So many questions at once… I think I’ll have to oversimplify a bit.

About the roundness of the earth with shadows: When measuring the length of a shadow, you are also measuring the angle between the ground and a line towards the light source. If you do this in multiple places, you get multiple lines towards that light source and can calculate how far away they intersect.

But there is one assumption you have to make, and that is that the ground at those different locations is in one plane. If you do this with the sun and two measurements, you get something in the “a couple thousand miles” range. But if you then measure how parallel the run’s rays are at one point, you won’t get the result you’d expect if the sun was that close. And if you do the shadow angle measurements at more than two points, the lines won’t intersect at one point anymore.

But if you change your assumption of a level ground to be part of the surface of a sphere, et voila, all the measurements suddenly line up perfectly.

Moon is reflective: There’s not much to measure here, this one is just an observation. Once you have a telescope that is good enough to see that the dark part of the moon is still there (and doesn’t get eaten by some sky snake), you can figure out that it’d be very unlikely for the moon’s surface to light up and go dark in such a weird way. And once your telescope gets even better, you will notice that the bright side of the moon isn’t uniformly lit. There are shadows up there, and they move around—just like shadows from a moving light source. And they point away from where we just calculated the sun should be.
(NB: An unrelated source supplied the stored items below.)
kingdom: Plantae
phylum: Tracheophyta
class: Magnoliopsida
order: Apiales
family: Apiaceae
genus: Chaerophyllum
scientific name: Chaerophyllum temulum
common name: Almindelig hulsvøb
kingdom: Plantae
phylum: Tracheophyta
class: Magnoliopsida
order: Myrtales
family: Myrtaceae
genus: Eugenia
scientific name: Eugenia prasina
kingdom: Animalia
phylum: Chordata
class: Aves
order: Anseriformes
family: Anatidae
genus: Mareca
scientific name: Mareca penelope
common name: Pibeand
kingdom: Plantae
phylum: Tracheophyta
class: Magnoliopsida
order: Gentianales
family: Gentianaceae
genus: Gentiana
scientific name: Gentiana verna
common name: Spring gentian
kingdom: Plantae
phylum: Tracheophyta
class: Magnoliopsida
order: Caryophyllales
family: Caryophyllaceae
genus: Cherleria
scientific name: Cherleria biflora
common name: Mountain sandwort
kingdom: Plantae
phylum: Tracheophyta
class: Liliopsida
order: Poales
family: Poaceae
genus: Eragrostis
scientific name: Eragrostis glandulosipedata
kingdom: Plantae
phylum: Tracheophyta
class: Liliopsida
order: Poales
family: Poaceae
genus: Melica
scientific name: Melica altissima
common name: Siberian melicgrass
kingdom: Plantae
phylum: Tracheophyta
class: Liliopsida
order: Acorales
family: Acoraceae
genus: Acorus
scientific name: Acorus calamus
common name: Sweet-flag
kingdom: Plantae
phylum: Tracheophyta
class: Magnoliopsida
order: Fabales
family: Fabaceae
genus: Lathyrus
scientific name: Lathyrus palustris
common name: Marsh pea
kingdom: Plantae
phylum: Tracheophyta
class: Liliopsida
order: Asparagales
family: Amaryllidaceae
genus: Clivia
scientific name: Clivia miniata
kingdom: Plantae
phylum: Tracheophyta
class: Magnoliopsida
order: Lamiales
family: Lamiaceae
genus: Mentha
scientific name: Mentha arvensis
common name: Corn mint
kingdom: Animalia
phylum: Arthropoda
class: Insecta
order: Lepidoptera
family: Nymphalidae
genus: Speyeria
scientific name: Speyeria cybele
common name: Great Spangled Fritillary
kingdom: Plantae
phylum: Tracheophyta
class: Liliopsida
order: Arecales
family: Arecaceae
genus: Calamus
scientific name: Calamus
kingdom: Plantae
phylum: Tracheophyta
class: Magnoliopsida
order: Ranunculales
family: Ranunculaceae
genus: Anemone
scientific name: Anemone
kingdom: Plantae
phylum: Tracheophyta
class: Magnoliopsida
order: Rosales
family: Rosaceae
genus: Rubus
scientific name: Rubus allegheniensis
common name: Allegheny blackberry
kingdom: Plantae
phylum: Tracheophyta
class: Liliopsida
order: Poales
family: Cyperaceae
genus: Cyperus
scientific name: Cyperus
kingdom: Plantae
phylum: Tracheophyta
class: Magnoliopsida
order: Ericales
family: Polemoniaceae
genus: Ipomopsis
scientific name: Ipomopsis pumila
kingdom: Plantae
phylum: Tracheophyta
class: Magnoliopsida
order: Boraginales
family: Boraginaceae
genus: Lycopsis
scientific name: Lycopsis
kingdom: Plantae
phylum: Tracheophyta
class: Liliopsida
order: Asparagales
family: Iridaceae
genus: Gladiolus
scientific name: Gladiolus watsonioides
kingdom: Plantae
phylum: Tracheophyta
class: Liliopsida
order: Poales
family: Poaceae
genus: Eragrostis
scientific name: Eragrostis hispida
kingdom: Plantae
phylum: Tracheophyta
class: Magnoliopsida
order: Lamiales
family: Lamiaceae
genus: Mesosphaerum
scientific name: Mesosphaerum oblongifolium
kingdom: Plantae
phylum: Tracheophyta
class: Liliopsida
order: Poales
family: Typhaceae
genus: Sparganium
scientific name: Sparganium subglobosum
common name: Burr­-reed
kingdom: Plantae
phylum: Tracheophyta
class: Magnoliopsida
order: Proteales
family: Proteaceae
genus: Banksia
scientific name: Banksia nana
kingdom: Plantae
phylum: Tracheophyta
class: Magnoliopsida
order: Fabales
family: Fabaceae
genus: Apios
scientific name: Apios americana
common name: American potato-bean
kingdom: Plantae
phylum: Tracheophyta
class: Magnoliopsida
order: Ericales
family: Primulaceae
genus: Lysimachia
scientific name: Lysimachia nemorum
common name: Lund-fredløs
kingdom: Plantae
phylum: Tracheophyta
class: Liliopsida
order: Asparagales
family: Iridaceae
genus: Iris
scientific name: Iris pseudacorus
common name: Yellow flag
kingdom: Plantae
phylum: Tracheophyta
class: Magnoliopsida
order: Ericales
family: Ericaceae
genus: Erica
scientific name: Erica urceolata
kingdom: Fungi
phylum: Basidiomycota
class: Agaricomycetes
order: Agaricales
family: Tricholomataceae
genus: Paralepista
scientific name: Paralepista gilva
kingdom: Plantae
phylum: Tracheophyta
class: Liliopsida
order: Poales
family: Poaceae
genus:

In addition, when looking at how the lengths of shadows change over time at different locations on the moon, we can see that it cannot be flat either. Otherwise, those shadows would get longer and shorter by the same amounts. But they don’t. The closer they are to the dark side, the longer they are. And when the dark side is the other side (i.e. 14 days later), they point in the opposite direction. When there’s a full moon, the mountains in the centre have no shadow at all, but those at all sides have very long ones. etc.

Earth’s shadow: Someone else already answered that.

Curvature of space: You mean how heavy objects bend the space around them? The moon is a bit light to see that, but with modern telescopes, we can watch plenty of really heavy objects. And there we see this lensing effect. Around those objects is a ring where the stars are very dense, i.e. where what’s behind the object is visible around the object, all smooshed together. In some cases, it’s so extreme that we can see the same star at multiple locations, once directly and once where the light from it into another direction got bent towards us. However, the step from “light is attracted by gravity” to “mass bends spacetime” is quite big and complicated. Too big and complicated for me to explain it here.